Give back, word for word, the stretch of the records from the line containing "pose: elev=197.5 azim=212.2" through the line containing "Dot at: (295, 222)", with both of those lines included.

- Data shown -
*****

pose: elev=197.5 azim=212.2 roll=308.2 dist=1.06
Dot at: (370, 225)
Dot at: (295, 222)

*****

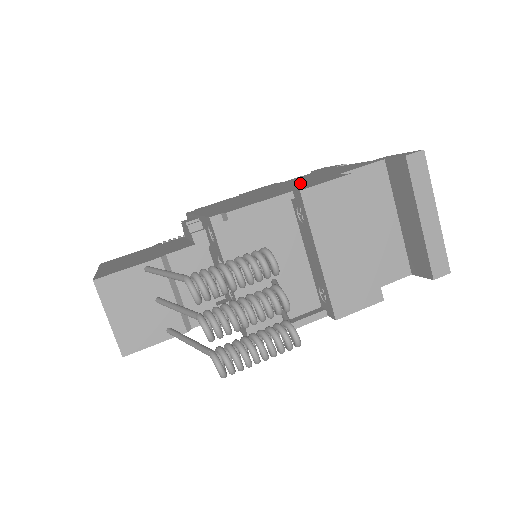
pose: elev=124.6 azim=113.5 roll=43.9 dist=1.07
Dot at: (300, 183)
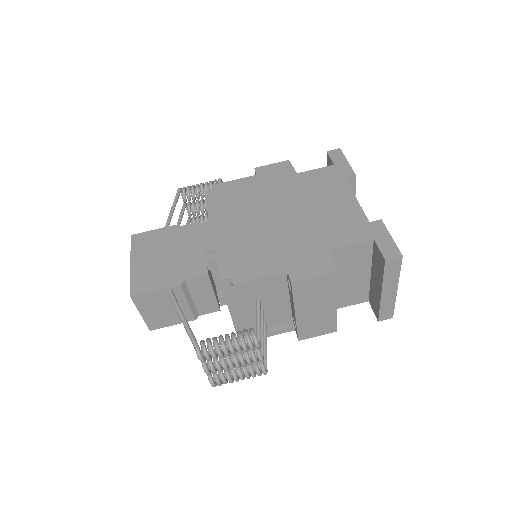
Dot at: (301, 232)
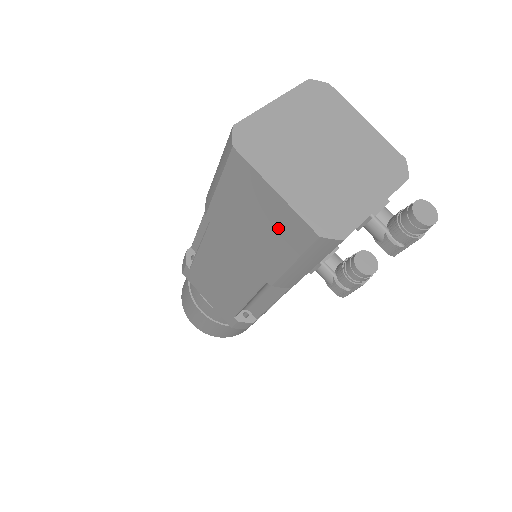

*****

- Correct answer -
pose: elev=197.5 azim=212.2 roll=308.2 dist=1.06
Dot at: (370, 225)
Dot at: (295, 222)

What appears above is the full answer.